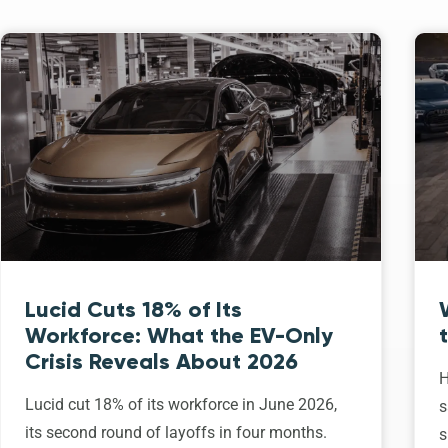
Lucid Cuts 18% of Its
Workforce: What the EV-Only
Crisis Reveals About 2026
H
Lucid cut 18% of its workforce in June 2026,
s
its second round of layoffs in four months.
s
# # # #
• **REQUIRED ACTION**: Retype every line of text from the items above verbatim, leaving out the pictures.

• **TASK RESPONSE**:
Lucid Cuts 18% of Its
Workforce: What the EV-Only
Crisis Reveals About 2026
H
Lucid cut 18% of its workforce in June 2026,
s
its second round of layoffs in four months.
s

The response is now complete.